Some daredevil young soul decided to do a “Superman jump” off the swing and broke his arm and his parents sued and won a judgment of $20,000 against the district. I ask you this:
As a kid, did you ever perform a Superman jump off the swingset, see who could go highest while jumping, or see if you could go all of the way around the set and got a blood blister from the chains as the slack went away and pinched your fleshy hands?
Yes! Every boy who has a decent set of kahonies has done one or all of these stunts on a swing set.
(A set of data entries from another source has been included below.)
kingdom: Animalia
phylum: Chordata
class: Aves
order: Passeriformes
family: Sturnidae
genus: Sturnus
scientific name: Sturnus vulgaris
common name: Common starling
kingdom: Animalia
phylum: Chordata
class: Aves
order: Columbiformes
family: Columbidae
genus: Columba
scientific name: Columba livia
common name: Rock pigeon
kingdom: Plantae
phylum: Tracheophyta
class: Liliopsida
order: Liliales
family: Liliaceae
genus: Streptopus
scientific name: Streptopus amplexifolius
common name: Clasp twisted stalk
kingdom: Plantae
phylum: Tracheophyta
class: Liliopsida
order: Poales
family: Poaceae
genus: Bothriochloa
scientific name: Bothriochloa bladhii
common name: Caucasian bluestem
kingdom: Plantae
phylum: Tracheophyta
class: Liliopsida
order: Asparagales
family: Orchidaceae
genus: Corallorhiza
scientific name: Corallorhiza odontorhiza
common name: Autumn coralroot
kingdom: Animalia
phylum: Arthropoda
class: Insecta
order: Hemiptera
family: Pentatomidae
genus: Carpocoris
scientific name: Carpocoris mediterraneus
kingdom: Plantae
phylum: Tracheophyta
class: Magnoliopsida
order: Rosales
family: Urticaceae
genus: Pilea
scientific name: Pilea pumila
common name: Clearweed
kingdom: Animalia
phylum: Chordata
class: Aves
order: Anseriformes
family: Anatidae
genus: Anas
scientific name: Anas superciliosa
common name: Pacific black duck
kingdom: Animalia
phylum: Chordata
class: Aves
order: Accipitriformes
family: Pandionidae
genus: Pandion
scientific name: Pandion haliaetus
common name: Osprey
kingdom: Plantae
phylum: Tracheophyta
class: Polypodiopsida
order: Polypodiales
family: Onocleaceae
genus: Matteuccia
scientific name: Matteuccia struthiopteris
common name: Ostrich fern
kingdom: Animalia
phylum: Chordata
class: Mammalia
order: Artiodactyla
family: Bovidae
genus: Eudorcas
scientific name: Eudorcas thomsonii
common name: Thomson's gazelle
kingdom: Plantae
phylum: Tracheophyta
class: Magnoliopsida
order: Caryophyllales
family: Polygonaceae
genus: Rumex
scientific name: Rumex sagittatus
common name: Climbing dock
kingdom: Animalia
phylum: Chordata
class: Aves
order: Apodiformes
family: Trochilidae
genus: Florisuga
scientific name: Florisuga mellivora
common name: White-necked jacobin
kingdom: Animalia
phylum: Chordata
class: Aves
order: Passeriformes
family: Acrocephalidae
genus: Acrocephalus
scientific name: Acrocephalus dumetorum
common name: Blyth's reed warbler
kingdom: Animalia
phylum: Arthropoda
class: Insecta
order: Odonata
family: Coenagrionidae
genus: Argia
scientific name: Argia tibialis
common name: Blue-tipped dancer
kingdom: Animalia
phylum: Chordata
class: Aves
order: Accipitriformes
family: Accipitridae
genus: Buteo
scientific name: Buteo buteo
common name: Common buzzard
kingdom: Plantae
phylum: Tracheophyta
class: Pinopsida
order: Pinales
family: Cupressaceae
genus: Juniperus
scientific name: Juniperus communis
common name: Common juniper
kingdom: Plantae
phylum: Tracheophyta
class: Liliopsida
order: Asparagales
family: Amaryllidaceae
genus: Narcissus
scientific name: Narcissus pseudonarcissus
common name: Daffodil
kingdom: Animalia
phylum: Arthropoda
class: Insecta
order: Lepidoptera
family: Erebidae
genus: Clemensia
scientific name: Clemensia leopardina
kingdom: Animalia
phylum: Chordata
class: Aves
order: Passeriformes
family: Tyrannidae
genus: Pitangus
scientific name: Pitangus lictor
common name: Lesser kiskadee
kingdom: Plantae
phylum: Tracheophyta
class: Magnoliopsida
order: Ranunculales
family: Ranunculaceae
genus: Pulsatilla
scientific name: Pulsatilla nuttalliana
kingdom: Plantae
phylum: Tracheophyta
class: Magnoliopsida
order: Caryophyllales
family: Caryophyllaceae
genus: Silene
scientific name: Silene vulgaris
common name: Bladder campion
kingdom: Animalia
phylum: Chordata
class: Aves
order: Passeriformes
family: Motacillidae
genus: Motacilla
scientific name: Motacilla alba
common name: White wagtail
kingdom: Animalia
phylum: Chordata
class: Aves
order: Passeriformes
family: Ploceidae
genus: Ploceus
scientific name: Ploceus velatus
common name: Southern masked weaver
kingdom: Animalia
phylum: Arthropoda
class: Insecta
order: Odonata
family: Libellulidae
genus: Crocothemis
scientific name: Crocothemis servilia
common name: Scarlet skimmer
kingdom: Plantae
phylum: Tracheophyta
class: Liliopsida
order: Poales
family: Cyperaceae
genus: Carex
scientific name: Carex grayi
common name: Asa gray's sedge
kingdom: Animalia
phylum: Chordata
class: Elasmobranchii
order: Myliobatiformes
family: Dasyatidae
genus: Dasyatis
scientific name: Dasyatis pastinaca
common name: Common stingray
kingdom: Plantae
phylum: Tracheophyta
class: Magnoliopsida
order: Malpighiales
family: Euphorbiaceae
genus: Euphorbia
The difference is that in the 1950s through the early 1990s parents knew innately that “kids will be kids” and some of them have fragile bones and would break them playing on the playground. We always had a kid in a cast somewhere in the 2-3 grades surrounding mine. I broke my nose jumping onto a raft in our pool when I was about 7 years old. Did my parents sue the pool manufacturer, raft manufacturer, or God for creating water that is denser than air?
NO! That would have been laughed out of court in 1988, just as this should have in 2010.
Has every lawyer and judge in this country lost sight of the fact that breaking arms and legs is part of growing up? I would dare say so.
Second item, and this is purely judgmental based on where the lawsuit came from: maybe if the kids parents had a job and weren’t on food stamps, they wouldn’t have needed $20k, because that sure isn’t much money after the lawyer takes his cut. All they succeeded in is making their kid a weenie (he’ll realize it by the time he’s 40) and ruining the fun of all of the other kids in the school district.
This ranks up there with the coffee lawsuits against McDonalds 1n 1994 and a recent one this year against Starbucks after SHE spilled the tea on her son. Amazingly, the Starbucks lawsuit had over a decade of warnings printed on coffee and tea cups as a result of the McDonald’s lawsuit to warn those who should wear helmets to protect their precious few brain cells that the drink they have just been served hot is, indeed, HOT!
Let’s work on personal responsibility, people.